“Hay fever” may be one of the most misleading terms in our medical vocabulary. For one, the condition known as hay fever is not usually caused by or related to hay at all. Second, hay fever does not cause a fever. The correct medical term for the condition commonly known as hay fever is “allergic rhinitis.”
Allergic rhinitis is fairly common, affecting about one-third of the general population. But if it doesn’t involve hay and doesn’t cause a fever, then what is allergic rhinitis, exactly?
Allergic Rhinitis Symptoms and Causes
The most common allergic rhinitis symptoms are a stuffy or runny nose, sneezing, and itchy or watery eyes. Some people may also experience mild to moderate fatigue if their rhinitis symptoms are severe enough.
Most people think of allergic rhinitis as a seasonal allergy. While this is true for many cases, not all allergic rhinitis is seasonal. Allergic rhinitis can be broken up into three categories based on its causes: seasonal rhinitis, perennial rhinitis, and non-allergic rhinitis.
Seasonal rhinitis is the name for common seasonal allergies that affect millions of people annually. Multiple seasons can trigger seasonal rhinitis. Individuals may suffer from seasonal allergies in the spring, summer, early fall, or a combination of these seasons.
This is because seasonal allergic rhinitis is triggered by the body overreacting to certain environmental factors. Some people’s bodies overreact to the presence of pollen from flowers in the spring. Others might be triggered by mold spores in the summer or fall. Many different natural molecules come in seasonal waves that can trigger allergic rhinitis.
Perennial rhinitis is caused by irritants. People may encounter these irritants year-round. Common irritants associated with perennial rhinitis are pet dander, dust mites, and mold. Perennial rhinitis symptoms tend to be worse indoors or in confined spaces with limited air circulation. However, outdoor irritants may trigger allergic rhinitis symptoms as well.
Some people may also experience rhinitis symptoms from other non-allergic irritants. Common irritants in this category include cigarette smoke and certain types of perfumes or strong fragrances.
Allergic Rhinitis Treatment
Whether seasonal or perennial, all forms of allergic rhinitis can be treated. There are a few different allergic rhinitis treatment strategies. Medications and immunotherapy treatment can directly combat allergic rhinitis symptoms in patients. For those not receiving such treatment, avoidance is an effective way to deal with allergic rhinitis.
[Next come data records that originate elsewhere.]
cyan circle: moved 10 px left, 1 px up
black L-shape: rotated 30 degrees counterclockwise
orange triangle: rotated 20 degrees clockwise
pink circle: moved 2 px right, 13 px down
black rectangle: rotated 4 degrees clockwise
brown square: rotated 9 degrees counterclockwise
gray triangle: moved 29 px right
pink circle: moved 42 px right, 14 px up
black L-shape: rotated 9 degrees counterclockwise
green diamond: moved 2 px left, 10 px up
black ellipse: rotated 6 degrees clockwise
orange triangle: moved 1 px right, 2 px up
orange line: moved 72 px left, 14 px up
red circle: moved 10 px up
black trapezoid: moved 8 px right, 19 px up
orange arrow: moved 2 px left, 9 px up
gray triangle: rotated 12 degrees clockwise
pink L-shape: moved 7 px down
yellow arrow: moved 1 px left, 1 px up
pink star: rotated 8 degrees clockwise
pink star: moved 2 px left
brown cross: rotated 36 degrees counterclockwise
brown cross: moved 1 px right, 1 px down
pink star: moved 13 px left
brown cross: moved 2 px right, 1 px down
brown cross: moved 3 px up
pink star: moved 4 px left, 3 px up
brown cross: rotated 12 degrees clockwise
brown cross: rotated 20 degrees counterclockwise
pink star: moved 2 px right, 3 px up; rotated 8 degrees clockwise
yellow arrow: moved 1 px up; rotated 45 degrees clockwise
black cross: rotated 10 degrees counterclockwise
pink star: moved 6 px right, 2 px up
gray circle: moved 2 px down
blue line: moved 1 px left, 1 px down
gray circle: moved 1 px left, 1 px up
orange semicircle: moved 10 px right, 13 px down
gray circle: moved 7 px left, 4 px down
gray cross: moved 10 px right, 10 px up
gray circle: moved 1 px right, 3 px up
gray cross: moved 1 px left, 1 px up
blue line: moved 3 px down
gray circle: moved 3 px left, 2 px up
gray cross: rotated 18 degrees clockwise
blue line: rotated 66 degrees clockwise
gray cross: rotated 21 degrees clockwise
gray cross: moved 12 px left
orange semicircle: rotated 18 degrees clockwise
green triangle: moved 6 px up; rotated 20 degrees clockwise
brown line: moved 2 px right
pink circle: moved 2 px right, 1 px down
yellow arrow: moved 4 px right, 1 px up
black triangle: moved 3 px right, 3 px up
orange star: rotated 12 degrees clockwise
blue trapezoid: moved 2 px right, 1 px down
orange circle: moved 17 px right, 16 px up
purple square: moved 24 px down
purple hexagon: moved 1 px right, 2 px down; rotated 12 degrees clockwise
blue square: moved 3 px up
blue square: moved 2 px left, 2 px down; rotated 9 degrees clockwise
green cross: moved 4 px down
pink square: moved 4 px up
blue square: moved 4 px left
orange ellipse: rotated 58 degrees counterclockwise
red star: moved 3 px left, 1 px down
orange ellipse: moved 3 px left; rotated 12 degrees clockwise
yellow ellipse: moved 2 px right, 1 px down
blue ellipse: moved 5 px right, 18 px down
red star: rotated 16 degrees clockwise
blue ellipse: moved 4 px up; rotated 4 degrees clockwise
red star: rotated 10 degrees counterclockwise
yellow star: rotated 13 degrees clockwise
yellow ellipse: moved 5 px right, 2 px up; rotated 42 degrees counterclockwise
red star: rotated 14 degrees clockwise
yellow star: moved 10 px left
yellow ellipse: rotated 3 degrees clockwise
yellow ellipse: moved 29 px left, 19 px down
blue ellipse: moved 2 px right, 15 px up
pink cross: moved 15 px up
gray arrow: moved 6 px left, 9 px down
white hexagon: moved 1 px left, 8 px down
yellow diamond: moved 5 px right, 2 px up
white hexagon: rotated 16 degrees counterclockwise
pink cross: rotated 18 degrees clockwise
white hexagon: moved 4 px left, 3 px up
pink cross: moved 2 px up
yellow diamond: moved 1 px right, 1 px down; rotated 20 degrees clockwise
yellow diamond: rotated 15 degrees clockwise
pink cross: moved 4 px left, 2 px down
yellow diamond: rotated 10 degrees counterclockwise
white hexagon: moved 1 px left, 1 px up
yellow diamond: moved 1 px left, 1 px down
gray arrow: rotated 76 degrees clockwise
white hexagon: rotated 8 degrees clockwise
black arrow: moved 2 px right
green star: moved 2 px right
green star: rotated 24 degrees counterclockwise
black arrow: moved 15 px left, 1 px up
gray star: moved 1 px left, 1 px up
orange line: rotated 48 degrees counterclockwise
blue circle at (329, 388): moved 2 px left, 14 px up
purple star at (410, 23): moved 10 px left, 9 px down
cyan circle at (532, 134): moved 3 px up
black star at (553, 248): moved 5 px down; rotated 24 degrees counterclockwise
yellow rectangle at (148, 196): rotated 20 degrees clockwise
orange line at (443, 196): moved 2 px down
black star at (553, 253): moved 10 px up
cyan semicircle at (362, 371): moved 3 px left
Avoidance treatment relies on identifying what triggers your allergic reactions. Knowing what causes your allergic rhinitis enables you to avoid coming into contact with your triggers when possible. For instance, staying indoors with all windows shut during high-pollen seasons can reduce seasonal allergic rhinitis symptoms.
Medication is the most common form of allergic rhinitis treatment. Two of the most popular forms of rhinitis treatment are antihistamines and intranasal corticosteroids. These medications are often highly effective, but may come with side effects. Intranasal corticosteroids may cause irritation or nose bleeds, for instance. Some older antihistamines are also known to cause drowsiness.
You should always discuss medication options with your allergist before deciding which treatment is best for you.
Immunotherapy, or Allergy Shots
Another effective form of allergic rhinitis treatment is immunotherapy. Most commonly, this refers to allergy shots. This is a long-term treatment plan prescribed and facilitated by a certified allergist. Allergy shots work like a vaccine against allergens. When a patient receives allergy shots, their allergist will inject small doses of an allergen into their body. This gradually builds up a tolerance to the allergen, thus reducing the severity and frequency of symptoms.